Redefining Relationships

Globalization has long been perceived as a one-directional flow of culture disseminating from the United States to the rest of the world. However, it is understood now that the circulation of commodities is far more complex and must be analyzed in a global trajectory, for in fact, a significant portion of recent American popular culture and cinema in particular, has taken its cues from countries like Japan. Over the past two decades, Japanese horror cinema has rapidly emerged to become a household term. One only has to walk into a Virgin Records or HMV to see the large sections these multimillion-dollar businesses have dedicated to the J-horror genre.

This process is not simply a “cultural pillaging” of Japanese studios and their filmmakers by powerful American industries, although as seen with Roy Lee, in can be a unilateral relationship.

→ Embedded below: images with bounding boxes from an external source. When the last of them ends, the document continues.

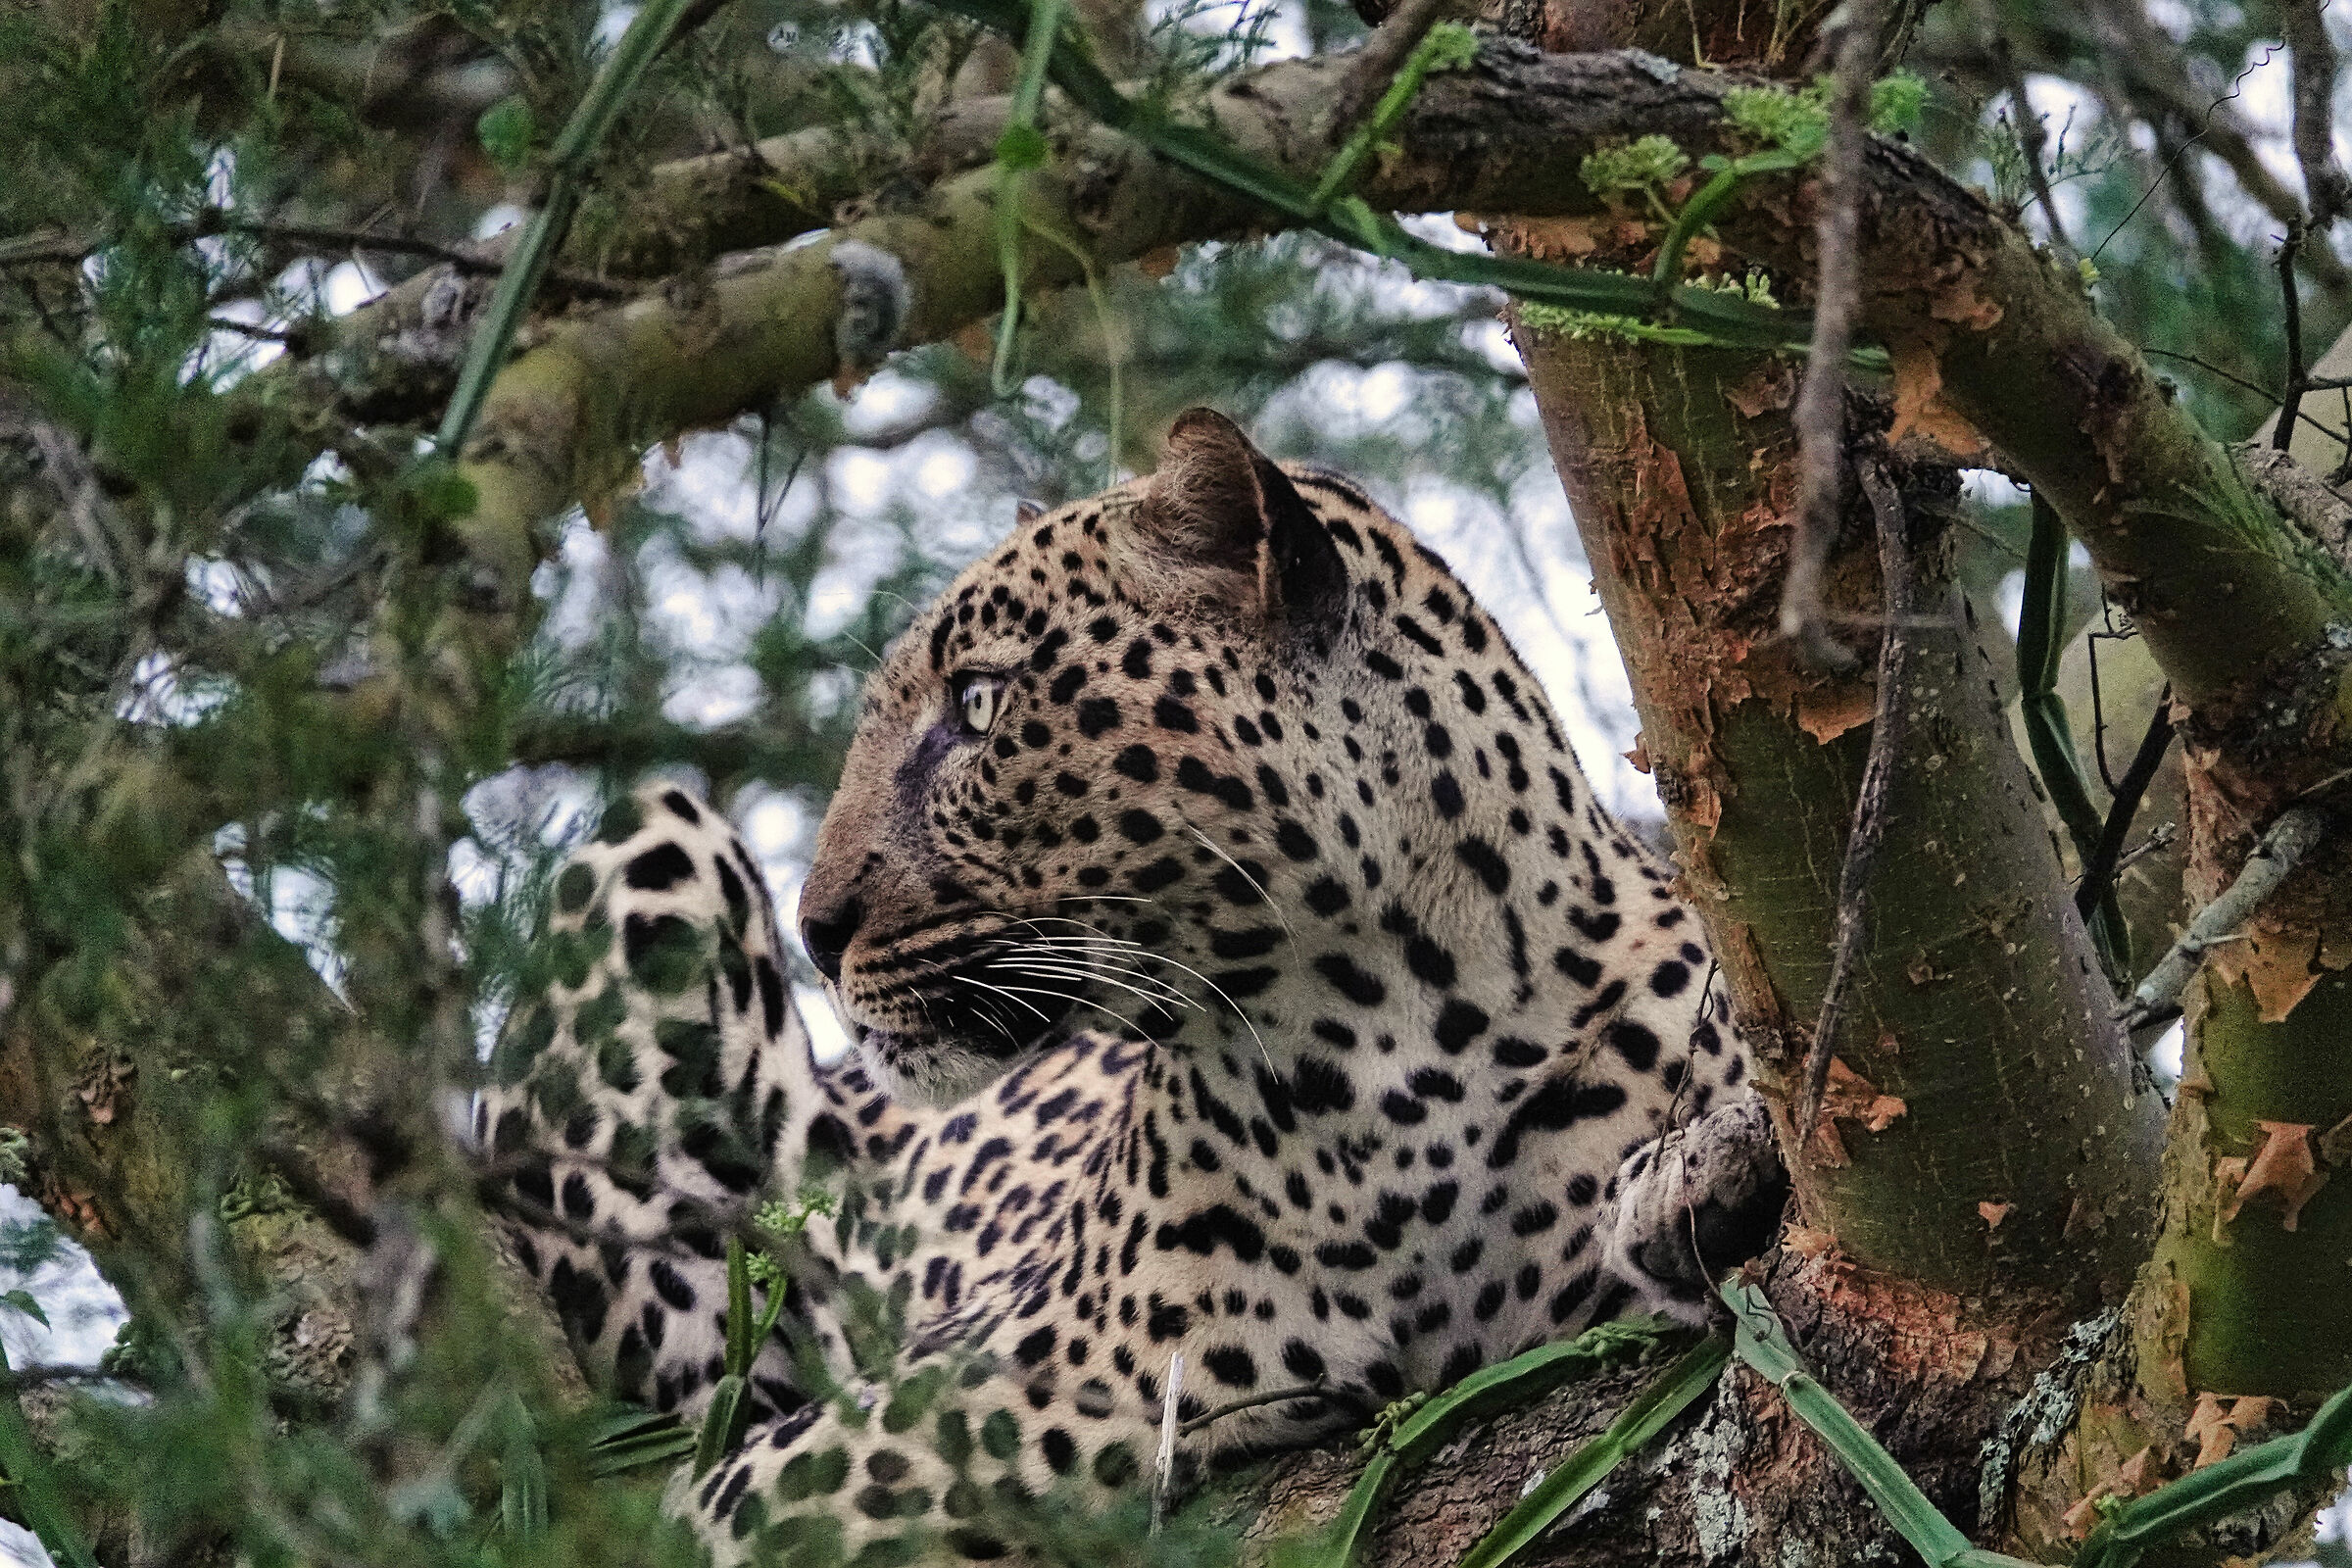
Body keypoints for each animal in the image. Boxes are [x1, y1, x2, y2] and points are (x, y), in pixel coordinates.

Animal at [474, 408, 1785, 1565]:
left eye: (979, 705)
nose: (816, 929)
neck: (1388, 1050)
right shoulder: (899, 1420)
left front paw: (1695, 1191)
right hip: (647, 848)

Instead, the advent of the American J-horror boom must be understood like many other transnational trends and commodities: as an ongoing process of negotiation and exchange. Much like the thematic idea within The Ring/Ringu, its existence as a digital commodity speaks to the cyclical process of transnational products on the global market.

Its origins as a low budget B-movie produced by Japanese independent filmmakers initiated the gritty, uncensored, unique style American fans have come to associate with Japanese horror aesthetics. Supported by a Western audience, already eager for exotic imports from the East, Japanese horror films did not have to circulate underground for long before it became the full fledged phenomenon known as J-horror. Its success, in turn, generated further Hollywood industry attention on Japanese studios, who responded enthusiastically by pumping out the Orientalist narratives they’re so familiar with. As for their remakes, the “take what you want, leave what you don’t” method has never been so successful.

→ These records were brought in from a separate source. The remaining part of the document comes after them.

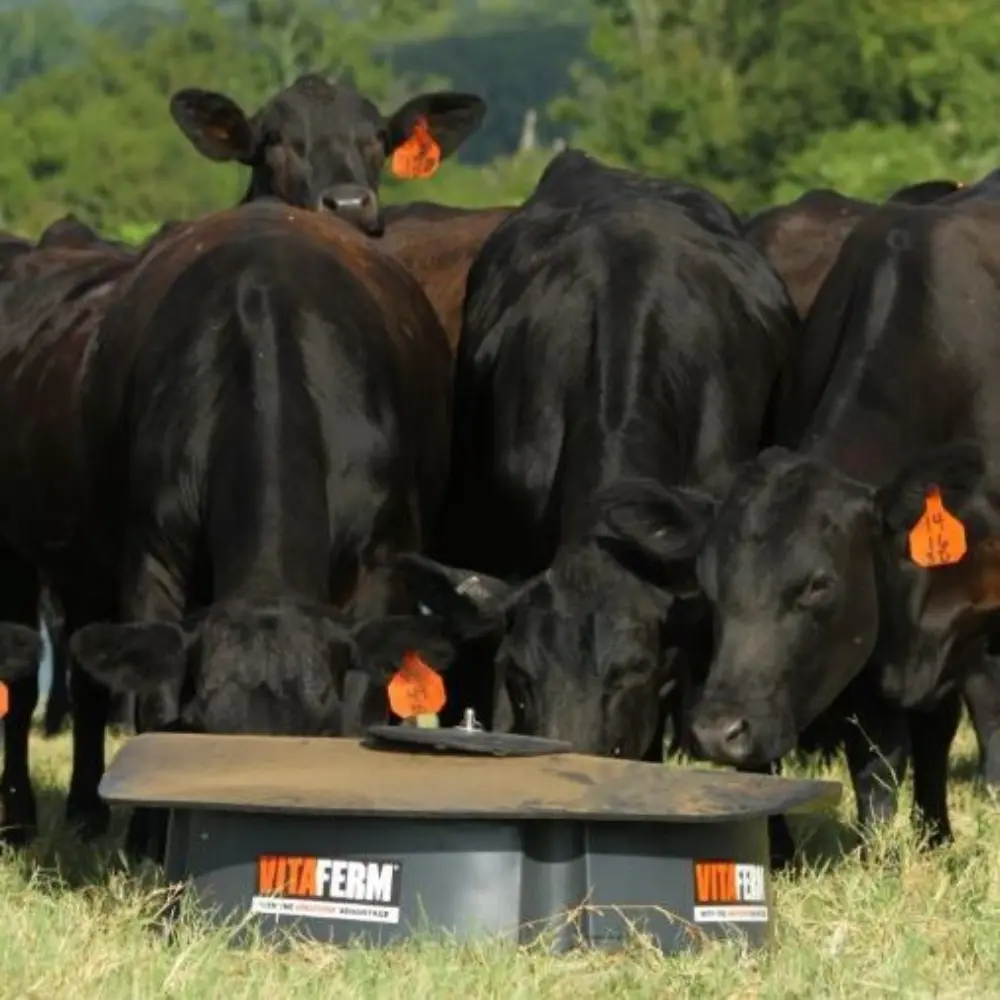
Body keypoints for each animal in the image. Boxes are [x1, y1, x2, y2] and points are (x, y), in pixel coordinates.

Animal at [634, 196, 1000, 849]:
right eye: (710, 588)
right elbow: (878, 763)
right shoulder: (873, 640)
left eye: (817, 585)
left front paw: (935, 837)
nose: (720, 731)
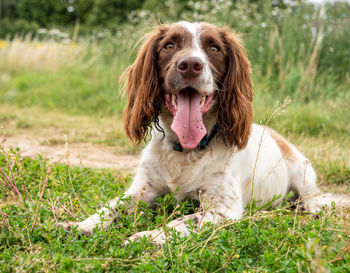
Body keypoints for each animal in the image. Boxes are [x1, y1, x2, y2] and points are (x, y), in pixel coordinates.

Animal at [58, 20, 348, 243]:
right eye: (169, 45)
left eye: (214, 48)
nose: (189, 65)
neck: (186, 151)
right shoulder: (142, 189)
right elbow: (110, 207)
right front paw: (81, 225)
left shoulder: (222, 206)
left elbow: (182, 221)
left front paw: (148, 236)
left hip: (303, 172)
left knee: (314, 197)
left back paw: (307, 207)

The J-horror phenomenon also contributed to the reconciliation of Japan to its Asian identity, albeit driven by economic motives. In an act Iwabuchi (2002) calls “consciously self-Orientalising,” Japan has historically modeled its national identity after the West, while simultaneously disassociating itself from the rest of Asia which was seen as “backwards.” Since the post-Cold war era, which reaffirmed this East/West divide, Japan has actively tried to reassert itself within modernized Asia. As it no longer holds the unique position of the only non-Western country to achieve a high level of industrialization, Japan has looked to its neighbours for collaboration in order to resist the onslaught of American film poaching. The success of J-horror remakes consequently piqued the interests of Hollywood executives, prompting them to capitalize on this growing American trend. As more local screenwriters, directors, and actors are recruited to Hollywood studios, Asian film industries have banded together in hopes of resisting American authority and domination. Film studios continue to collaborate by hosting Pan-Asian festivals and marketing DVDs with horror films made in Japan, Hong Kong and Korea. Many film critics (Xu, 2004; Lee, 2005; Wada-Marciano, 2007) perceive this collaborative effort to be a positive movement towards the integration of culturally distinct film stylistics. Although this reverse cultural flow also presents the potential threat of cultural imperialism and homogenization by the West, it is certainly true that the investment and (to an extent) the dependency of Hollywood horror cinema on Japanese horror complicates the notion of “Americanization” as implicit to globalization.